In the records below, find each line with "lines" and copy it.

[Saved entries]
BEGIN

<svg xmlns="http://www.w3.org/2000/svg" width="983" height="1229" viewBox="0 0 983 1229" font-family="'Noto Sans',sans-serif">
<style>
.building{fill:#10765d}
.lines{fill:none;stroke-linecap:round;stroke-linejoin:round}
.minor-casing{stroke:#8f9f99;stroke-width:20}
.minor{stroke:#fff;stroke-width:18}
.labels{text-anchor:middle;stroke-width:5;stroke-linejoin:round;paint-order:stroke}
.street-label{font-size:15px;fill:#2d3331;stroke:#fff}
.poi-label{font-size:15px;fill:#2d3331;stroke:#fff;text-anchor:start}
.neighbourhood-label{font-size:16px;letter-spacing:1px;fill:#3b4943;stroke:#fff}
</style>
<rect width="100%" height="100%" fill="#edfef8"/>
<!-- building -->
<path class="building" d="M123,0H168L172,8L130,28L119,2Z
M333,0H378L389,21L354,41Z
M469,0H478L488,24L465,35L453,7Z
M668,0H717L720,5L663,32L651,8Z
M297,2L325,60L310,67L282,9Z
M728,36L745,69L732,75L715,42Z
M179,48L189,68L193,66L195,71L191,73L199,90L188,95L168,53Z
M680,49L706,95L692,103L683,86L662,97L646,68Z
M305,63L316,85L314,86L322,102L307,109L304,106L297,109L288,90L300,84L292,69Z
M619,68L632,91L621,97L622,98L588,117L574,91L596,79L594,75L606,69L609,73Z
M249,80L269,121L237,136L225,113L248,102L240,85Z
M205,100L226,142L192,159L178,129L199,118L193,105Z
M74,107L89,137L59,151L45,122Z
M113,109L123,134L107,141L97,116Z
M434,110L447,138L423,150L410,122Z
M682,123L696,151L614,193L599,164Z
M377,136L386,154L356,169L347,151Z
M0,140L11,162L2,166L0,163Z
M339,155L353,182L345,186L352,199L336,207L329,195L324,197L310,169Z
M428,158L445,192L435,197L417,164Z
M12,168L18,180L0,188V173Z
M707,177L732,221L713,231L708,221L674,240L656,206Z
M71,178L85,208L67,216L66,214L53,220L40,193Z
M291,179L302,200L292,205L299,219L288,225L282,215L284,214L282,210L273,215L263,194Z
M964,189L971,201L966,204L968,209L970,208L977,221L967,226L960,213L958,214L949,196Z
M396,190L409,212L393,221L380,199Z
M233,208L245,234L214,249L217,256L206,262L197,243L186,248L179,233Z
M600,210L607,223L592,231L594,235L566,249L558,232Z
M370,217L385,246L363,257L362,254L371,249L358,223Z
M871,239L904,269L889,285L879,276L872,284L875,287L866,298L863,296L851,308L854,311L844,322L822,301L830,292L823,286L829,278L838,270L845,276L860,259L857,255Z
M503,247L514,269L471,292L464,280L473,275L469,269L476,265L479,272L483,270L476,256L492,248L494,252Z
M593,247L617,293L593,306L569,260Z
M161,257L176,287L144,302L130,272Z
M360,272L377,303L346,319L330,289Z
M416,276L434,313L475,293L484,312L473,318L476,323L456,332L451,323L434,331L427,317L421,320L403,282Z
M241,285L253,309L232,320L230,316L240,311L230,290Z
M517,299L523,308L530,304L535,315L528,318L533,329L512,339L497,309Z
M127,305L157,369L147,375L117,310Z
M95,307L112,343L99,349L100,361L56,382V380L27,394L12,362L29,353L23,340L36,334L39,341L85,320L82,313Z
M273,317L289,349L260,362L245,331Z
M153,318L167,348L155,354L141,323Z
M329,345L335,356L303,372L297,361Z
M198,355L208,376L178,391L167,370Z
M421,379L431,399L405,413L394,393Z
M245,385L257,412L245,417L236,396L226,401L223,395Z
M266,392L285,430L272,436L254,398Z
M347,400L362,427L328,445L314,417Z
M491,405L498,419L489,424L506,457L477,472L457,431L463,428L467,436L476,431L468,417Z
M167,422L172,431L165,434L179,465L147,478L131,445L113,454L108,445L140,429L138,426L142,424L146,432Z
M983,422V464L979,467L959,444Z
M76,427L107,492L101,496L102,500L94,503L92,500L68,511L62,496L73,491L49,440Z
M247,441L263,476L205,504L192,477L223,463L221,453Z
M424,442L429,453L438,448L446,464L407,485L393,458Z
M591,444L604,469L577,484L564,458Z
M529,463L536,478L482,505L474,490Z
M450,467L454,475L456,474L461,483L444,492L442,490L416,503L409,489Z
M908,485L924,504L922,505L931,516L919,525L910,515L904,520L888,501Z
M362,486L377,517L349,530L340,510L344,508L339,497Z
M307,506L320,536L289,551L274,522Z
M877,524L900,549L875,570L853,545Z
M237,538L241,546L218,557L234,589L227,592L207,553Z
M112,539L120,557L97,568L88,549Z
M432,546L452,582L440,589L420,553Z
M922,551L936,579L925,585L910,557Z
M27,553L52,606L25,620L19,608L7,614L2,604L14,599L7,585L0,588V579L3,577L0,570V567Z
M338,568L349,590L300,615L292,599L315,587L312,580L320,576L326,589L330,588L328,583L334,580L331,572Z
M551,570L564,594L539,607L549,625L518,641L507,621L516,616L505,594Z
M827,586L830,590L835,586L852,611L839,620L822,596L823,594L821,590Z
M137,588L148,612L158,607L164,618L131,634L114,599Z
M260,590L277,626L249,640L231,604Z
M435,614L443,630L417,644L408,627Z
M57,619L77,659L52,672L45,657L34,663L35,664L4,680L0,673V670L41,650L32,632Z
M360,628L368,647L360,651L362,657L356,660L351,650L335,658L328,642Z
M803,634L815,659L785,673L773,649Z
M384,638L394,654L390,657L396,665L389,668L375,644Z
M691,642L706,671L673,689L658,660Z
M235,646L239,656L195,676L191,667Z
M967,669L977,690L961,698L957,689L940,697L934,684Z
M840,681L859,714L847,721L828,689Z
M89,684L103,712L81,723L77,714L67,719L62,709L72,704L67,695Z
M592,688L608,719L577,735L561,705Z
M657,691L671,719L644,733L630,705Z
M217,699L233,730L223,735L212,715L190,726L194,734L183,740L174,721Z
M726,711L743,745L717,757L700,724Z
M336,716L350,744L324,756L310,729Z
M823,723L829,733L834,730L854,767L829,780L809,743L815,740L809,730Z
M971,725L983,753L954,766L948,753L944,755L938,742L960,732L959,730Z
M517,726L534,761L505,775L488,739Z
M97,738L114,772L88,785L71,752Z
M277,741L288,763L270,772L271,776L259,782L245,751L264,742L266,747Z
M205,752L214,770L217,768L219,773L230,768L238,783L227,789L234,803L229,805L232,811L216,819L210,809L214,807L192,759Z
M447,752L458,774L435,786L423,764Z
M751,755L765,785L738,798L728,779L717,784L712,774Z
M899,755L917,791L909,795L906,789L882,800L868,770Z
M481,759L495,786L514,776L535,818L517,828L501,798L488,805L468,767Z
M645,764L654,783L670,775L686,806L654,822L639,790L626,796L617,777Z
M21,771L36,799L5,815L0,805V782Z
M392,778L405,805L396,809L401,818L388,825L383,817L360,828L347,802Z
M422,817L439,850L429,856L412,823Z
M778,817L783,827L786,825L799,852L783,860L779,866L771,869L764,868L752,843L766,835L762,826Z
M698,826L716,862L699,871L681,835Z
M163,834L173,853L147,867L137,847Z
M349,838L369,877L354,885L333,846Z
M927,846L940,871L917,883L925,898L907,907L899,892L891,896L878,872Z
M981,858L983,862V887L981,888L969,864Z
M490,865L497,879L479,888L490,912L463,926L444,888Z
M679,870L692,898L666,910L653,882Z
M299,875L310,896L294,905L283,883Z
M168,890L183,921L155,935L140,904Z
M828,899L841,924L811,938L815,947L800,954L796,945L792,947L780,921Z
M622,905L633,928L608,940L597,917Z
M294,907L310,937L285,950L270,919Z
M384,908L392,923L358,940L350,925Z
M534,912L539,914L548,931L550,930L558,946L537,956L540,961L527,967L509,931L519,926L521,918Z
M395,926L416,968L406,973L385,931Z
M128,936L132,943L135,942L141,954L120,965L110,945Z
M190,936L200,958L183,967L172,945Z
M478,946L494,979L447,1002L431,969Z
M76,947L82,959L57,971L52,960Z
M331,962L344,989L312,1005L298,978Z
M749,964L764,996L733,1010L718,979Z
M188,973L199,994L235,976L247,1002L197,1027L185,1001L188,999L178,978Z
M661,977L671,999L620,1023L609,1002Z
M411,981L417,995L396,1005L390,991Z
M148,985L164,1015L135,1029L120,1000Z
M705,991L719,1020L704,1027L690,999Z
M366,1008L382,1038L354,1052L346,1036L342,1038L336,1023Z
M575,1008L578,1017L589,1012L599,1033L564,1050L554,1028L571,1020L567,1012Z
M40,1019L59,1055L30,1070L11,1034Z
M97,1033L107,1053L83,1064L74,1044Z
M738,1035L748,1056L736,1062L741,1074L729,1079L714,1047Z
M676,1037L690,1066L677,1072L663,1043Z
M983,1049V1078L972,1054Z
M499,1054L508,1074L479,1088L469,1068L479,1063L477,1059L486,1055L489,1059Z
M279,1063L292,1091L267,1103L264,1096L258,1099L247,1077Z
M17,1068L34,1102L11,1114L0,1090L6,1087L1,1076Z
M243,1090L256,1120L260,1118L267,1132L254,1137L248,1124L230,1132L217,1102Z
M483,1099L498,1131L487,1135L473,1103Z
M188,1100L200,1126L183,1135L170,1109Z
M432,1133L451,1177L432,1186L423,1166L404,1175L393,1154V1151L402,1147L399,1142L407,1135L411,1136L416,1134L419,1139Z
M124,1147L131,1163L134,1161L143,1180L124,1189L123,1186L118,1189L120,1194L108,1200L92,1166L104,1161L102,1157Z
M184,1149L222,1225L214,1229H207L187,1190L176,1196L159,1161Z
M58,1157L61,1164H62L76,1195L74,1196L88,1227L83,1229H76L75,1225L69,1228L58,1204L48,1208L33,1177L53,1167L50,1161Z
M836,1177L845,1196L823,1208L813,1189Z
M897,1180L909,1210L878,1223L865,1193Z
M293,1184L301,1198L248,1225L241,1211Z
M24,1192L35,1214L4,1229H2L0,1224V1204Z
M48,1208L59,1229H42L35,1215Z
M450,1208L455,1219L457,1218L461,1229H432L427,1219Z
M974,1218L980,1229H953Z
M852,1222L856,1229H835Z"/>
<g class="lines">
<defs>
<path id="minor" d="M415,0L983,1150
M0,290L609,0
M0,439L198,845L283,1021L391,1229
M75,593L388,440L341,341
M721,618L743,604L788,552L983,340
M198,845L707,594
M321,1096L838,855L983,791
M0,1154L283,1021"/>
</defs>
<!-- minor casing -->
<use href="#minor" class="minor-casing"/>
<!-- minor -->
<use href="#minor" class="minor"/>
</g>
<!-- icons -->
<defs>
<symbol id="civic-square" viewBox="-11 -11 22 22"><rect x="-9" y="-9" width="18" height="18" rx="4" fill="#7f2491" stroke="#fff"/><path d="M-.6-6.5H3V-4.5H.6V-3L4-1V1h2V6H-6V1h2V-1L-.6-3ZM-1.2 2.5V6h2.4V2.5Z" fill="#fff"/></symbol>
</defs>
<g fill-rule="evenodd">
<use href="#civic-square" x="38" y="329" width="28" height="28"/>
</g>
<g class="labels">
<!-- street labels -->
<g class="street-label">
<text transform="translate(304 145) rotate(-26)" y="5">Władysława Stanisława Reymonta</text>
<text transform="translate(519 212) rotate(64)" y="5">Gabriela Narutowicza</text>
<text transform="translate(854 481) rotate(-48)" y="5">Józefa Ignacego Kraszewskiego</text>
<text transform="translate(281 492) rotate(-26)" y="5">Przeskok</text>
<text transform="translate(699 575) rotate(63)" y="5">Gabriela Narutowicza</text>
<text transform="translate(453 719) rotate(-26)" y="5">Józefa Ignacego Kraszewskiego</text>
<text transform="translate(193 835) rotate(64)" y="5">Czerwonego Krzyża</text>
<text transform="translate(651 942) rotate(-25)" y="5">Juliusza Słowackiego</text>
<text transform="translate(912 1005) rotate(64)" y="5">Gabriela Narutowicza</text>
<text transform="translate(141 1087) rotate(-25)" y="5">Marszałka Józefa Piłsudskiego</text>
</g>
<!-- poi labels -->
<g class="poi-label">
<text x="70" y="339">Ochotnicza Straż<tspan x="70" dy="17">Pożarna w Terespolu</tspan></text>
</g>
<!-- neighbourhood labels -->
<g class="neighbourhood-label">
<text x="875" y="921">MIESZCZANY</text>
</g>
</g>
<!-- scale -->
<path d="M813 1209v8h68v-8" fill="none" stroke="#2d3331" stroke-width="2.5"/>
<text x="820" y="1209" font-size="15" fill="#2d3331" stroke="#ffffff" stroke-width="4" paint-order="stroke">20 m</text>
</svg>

END
BEGIN

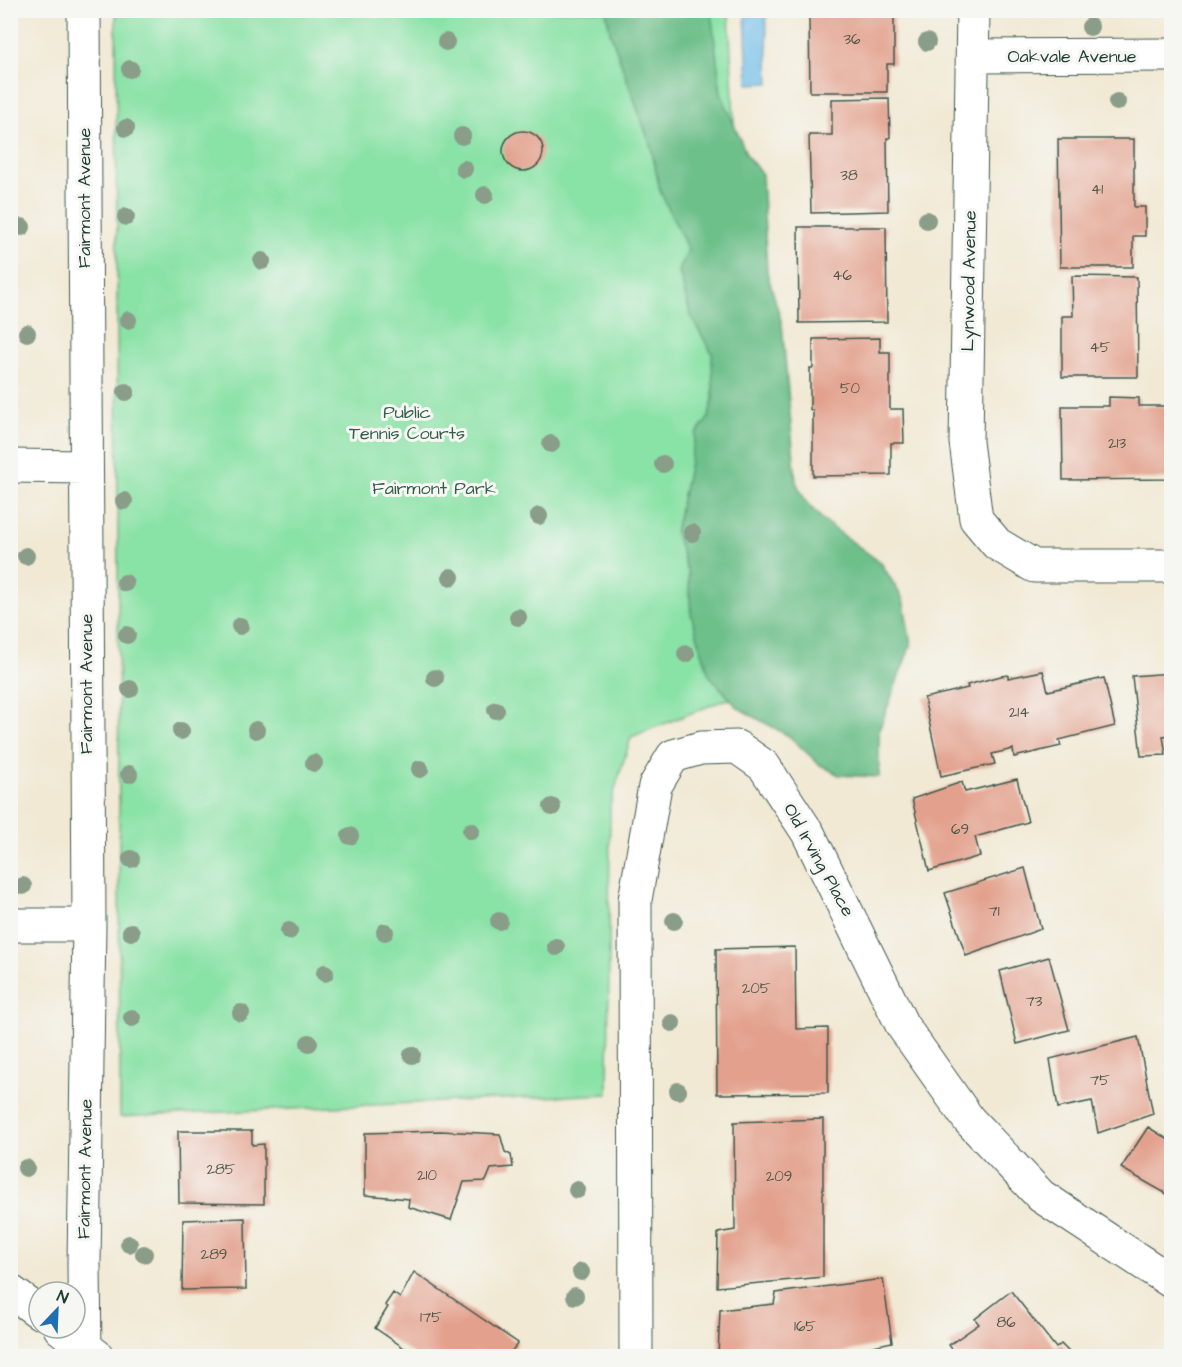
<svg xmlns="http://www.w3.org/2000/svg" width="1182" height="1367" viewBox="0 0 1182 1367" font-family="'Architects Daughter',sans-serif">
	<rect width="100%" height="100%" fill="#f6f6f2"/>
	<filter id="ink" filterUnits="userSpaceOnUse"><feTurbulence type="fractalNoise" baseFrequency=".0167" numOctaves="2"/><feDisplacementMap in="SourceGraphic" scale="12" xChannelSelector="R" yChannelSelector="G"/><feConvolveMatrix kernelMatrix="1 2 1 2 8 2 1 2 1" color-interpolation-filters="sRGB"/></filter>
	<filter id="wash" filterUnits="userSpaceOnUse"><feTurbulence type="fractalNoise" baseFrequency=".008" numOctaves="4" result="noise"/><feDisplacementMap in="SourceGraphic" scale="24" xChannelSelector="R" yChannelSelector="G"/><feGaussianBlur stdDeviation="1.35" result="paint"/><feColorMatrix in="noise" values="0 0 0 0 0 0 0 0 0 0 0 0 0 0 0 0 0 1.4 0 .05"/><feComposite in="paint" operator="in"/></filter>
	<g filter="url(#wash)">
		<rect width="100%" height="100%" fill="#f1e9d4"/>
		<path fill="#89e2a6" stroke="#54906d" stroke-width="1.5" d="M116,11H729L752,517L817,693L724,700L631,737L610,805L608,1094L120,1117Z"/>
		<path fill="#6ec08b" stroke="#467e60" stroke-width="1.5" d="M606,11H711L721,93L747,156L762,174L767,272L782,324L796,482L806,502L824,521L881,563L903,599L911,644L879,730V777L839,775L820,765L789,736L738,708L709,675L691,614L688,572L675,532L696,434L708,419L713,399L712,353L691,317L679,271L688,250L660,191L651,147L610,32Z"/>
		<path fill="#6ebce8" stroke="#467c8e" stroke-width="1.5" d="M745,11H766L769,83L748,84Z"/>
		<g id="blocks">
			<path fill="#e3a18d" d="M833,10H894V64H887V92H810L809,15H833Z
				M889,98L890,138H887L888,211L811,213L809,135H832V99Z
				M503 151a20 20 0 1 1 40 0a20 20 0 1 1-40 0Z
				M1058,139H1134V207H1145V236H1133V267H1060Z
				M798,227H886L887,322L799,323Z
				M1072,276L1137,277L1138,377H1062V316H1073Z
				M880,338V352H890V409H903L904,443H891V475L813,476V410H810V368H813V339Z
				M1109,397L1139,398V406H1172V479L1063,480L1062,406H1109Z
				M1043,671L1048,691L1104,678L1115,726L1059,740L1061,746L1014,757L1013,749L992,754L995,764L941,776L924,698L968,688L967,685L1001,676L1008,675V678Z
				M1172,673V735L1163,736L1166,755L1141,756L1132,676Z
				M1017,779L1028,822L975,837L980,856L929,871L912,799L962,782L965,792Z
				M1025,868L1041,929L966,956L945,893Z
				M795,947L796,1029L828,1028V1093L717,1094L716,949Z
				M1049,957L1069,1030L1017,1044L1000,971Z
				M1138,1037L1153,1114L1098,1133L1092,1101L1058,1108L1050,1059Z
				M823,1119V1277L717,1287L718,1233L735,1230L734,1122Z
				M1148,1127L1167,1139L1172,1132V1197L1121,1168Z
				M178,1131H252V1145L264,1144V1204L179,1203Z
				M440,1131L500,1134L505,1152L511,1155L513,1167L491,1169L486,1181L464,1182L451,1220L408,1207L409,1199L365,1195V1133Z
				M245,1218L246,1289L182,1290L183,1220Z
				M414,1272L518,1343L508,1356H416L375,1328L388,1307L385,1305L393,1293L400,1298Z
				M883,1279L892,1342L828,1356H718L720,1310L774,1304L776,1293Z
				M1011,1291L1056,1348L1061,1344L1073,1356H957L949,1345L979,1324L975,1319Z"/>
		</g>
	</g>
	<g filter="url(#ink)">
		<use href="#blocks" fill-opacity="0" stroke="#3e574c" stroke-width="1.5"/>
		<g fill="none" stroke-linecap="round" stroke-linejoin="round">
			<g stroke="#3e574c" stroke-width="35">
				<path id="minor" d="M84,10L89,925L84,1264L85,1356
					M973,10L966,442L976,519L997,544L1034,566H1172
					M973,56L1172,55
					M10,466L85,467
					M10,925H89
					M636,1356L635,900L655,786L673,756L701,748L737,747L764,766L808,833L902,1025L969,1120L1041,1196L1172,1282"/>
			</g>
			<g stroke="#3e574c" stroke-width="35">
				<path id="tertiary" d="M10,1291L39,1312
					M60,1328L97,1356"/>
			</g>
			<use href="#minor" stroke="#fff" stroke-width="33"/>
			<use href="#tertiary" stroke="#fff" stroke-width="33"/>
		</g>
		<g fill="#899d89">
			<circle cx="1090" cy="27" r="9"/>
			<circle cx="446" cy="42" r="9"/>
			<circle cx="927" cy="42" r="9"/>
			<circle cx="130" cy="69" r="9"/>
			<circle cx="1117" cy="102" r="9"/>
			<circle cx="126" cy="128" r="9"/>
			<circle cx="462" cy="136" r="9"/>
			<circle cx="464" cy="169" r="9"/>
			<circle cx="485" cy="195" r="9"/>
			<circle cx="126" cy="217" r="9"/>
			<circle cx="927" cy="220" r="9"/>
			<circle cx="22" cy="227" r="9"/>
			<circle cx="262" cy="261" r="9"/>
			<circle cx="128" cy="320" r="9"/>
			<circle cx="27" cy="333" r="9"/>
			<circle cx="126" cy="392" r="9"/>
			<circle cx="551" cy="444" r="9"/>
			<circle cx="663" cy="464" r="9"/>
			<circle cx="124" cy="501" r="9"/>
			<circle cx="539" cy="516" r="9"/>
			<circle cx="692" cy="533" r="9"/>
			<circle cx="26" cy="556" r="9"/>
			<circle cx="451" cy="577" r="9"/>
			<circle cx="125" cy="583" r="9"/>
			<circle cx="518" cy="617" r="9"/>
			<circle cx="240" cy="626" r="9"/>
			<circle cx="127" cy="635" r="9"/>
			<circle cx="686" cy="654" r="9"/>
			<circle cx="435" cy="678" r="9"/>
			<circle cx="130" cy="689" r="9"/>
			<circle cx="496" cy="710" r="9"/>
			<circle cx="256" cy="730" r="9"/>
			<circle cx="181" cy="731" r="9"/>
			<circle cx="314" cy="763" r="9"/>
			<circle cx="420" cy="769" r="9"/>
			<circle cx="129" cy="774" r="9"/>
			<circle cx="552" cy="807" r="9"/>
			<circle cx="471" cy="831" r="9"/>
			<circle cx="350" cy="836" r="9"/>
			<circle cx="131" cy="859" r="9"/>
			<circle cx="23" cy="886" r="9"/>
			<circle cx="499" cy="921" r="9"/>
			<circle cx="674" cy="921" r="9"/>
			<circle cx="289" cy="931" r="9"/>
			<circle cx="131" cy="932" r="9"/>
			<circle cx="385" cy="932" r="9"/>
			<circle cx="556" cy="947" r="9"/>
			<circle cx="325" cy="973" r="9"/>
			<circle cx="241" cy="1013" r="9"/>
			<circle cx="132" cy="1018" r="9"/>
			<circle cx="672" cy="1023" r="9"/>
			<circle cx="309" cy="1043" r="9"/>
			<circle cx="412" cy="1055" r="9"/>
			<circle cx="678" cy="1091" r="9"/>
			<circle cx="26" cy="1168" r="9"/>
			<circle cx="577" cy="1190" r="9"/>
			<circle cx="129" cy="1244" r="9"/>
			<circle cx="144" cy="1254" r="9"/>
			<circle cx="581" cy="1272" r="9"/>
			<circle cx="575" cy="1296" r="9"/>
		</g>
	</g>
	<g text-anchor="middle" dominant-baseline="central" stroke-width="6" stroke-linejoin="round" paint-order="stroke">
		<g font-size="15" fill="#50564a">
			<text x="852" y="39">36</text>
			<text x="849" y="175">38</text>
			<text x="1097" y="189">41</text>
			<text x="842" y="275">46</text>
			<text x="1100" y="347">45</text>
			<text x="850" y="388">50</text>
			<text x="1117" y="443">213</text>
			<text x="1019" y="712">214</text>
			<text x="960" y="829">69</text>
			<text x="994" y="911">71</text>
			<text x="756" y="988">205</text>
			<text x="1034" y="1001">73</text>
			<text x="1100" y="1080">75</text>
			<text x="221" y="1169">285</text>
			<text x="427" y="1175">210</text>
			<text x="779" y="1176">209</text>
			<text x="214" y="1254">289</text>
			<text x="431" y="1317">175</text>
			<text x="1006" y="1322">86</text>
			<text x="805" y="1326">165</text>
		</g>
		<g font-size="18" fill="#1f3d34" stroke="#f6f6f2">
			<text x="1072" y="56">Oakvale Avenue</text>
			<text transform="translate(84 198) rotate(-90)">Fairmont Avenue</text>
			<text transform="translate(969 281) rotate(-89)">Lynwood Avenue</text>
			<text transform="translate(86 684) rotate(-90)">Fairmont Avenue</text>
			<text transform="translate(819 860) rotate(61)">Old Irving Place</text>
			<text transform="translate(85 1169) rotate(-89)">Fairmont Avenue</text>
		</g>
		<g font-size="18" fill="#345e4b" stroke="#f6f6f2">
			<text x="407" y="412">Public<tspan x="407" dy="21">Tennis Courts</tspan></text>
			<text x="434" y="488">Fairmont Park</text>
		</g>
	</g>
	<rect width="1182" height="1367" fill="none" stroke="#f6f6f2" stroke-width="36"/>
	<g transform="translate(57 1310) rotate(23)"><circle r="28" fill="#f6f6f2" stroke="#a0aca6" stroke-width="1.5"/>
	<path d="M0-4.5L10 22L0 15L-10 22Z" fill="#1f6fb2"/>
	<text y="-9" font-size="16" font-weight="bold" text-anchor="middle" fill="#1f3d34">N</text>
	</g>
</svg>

END

* _EXERCISE RESULT_
.lines{fill:none;stroke-linecap:round;stroke-linejoin:round}
<g class="lines">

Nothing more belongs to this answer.